A scientific civilization such as I discussed in Science in a Scientific Civilization would have technology integral with its central project, in so far as contemporary science, especially “big science,” is part of the STEM cycle in which science develops new technologies that are engineered into industries that supply tools for science to further develop new technologies. Technological development is crucial to continuing scientific development, so that a scientific civilization would also be a technological civilization.

In both of these examples — technological civilizations based on a particular technology, and technological civilizations focused on science — technology as an end in itself, technology for technology’s sake, as it were, is not the focus of the central project, even though technology is inseparable from the central project. Within the central project, then, meaningful distinctions can be made in which a particular element that is integral to the central project may or may not be an end in itself.

Technology as an end in itself

For a civilization to be a properly technological civilization in the sense that technology itself was an end in itself — a civilization of the engineers, by the engineers, and for the engineers, you could say — the valuation of technology would have to be something other than the instrumental valuation of technology as integral to the advancement of science or as the conditio sine qua non of some particular human activity that requires some particular technology. Something like this is suggested in Tinkering with Artificial Intelligence: On the Possibility of a Post-Scientific Technology, in which I speculated on technology that works without us having a scientific context for understanding how it works.

● REQUIRED TASKS
A) Render this sentence from the essay excerpt on technological civilization into Spanish: "Technological development is crucial to continuing scientific development, so that a scientific civilization would also be a technological civilization."
B) In the essay excerpt on technological civilization, the aside beginning "a civilization of the engineers" links such a civilization to engineers through several phrases. List every one of them.

● GIVEN DATA
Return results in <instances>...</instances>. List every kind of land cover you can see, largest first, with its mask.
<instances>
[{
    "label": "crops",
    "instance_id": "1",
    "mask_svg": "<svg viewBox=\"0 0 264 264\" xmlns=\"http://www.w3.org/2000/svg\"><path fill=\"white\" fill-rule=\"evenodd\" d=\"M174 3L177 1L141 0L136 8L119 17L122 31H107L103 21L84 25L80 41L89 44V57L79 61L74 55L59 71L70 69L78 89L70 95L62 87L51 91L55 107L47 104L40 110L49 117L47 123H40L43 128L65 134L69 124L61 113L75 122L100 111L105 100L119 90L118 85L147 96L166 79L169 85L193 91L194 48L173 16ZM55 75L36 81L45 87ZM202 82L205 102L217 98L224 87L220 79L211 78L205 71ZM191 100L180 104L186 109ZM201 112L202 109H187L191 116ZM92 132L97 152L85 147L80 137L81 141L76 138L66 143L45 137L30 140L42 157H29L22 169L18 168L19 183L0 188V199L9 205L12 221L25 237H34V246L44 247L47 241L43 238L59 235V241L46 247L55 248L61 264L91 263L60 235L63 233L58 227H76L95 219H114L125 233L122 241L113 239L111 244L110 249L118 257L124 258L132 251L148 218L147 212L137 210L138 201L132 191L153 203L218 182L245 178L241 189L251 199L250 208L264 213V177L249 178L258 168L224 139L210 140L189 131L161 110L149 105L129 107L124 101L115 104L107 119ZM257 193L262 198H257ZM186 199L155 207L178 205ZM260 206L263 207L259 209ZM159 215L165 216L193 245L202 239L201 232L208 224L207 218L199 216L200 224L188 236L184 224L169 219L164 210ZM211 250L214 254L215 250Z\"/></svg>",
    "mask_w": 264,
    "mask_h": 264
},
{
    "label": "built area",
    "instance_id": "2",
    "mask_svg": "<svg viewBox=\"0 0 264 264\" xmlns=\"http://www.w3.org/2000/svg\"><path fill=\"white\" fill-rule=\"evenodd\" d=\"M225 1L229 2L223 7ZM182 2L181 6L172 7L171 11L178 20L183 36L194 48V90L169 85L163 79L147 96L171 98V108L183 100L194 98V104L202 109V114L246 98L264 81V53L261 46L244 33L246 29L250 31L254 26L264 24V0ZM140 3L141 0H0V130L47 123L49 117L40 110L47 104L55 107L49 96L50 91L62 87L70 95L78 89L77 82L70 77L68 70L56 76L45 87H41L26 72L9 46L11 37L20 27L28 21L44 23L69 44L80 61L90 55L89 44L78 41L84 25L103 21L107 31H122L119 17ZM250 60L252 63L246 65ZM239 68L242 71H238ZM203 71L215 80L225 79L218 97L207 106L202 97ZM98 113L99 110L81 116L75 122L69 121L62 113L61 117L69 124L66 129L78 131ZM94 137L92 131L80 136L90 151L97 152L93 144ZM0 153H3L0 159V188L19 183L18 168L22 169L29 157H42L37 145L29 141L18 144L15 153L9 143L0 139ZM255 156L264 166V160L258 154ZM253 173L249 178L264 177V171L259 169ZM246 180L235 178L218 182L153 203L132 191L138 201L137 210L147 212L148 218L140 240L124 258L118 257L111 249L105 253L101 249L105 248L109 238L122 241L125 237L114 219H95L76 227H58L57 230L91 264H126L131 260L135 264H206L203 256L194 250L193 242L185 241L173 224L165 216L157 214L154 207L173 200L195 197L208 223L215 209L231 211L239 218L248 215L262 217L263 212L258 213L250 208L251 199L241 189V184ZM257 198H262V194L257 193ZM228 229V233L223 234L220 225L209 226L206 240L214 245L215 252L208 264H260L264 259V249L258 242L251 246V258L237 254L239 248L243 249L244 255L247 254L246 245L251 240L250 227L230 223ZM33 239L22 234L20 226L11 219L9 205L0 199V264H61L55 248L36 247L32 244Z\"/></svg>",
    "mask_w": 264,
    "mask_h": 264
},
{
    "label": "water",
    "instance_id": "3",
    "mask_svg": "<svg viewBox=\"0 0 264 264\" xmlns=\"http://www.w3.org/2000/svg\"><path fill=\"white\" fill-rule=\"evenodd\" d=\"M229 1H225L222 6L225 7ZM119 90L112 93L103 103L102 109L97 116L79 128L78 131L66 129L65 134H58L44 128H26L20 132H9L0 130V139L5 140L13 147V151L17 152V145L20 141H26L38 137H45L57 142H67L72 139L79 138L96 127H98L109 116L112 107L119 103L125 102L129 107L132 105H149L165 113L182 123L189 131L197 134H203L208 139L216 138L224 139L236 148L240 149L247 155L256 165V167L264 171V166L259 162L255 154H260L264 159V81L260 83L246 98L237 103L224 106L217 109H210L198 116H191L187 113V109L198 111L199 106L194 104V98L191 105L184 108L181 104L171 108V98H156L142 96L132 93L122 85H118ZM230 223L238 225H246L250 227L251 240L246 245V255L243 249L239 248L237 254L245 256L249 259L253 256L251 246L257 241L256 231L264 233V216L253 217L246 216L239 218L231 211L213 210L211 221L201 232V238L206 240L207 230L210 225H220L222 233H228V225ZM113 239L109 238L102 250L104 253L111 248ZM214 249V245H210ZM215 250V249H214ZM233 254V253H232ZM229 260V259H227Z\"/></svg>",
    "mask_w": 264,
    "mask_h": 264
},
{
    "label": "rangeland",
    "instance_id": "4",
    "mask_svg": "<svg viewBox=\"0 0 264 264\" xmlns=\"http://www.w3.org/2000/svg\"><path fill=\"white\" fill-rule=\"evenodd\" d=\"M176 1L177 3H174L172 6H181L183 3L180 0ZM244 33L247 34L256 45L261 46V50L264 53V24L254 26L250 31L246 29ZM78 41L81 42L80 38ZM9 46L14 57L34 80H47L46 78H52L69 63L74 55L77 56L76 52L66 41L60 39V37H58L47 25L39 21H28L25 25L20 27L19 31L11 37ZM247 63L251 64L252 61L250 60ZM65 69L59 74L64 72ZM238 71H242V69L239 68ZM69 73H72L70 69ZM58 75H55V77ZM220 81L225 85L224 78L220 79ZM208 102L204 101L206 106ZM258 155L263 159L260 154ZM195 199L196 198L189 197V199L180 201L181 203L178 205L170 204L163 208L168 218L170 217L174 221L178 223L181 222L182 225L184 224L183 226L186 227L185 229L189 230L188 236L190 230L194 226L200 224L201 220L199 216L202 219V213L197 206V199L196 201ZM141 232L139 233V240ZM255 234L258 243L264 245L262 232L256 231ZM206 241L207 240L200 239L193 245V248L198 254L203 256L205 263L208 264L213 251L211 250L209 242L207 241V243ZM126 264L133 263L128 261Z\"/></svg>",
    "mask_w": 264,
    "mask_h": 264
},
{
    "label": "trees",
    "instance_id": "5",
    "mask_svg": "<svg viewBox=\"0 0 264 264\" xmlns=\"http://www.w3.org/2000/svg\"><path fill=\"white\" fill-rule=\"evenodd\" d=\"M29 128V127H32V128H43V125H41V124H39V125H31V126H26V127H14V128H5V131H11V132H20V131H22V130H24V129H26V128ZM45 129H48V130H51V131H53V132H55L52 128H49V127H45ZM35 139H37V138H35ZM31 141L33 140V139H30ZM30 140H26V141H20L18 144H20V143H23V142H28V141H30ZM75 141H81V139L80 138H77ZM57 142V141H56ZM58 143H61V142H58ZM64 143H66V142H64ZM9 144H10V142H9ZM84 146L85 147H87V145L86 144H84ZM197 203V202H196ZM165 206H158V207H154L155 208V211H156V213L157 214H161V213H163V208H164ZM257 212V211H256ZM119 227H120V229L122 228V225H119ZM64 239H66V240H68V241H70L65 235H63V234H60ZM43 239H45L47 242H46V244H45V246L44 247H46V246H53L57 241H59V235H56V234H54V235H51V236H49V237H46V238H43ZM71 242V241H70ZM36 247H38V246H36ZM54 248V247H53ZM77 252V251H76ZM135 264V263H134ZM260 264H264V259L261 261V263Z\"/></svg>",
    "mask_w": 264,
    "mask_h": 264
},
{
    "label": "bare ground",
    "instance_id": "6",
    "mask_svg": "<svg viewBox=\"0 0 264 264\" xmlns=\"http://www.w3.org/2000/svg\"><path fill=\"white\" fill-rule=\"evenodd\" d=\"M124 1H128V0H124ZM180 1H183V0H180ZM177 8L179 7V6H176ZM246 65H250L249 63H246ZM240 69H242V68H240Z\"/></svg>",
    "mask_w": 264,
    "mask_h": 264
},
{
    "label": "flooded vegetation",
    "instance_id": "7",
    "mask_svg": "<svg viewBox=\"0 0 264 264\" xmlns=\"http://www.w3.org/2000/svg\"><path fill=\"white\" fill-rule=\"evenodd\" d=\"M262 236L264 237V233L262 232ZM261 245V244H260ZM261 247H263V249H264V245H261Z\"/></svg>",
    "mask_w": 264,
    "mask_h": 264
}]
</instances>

● SOLUTIONS TO THE PROBLEMS
A) El desarrollo tecnológico es crucial para la continuidad del desarrollo científico, de modo que una civilización científica sería también una civilización tecnológica.

B)
- of the engineers
- by the engineers
- for the engineers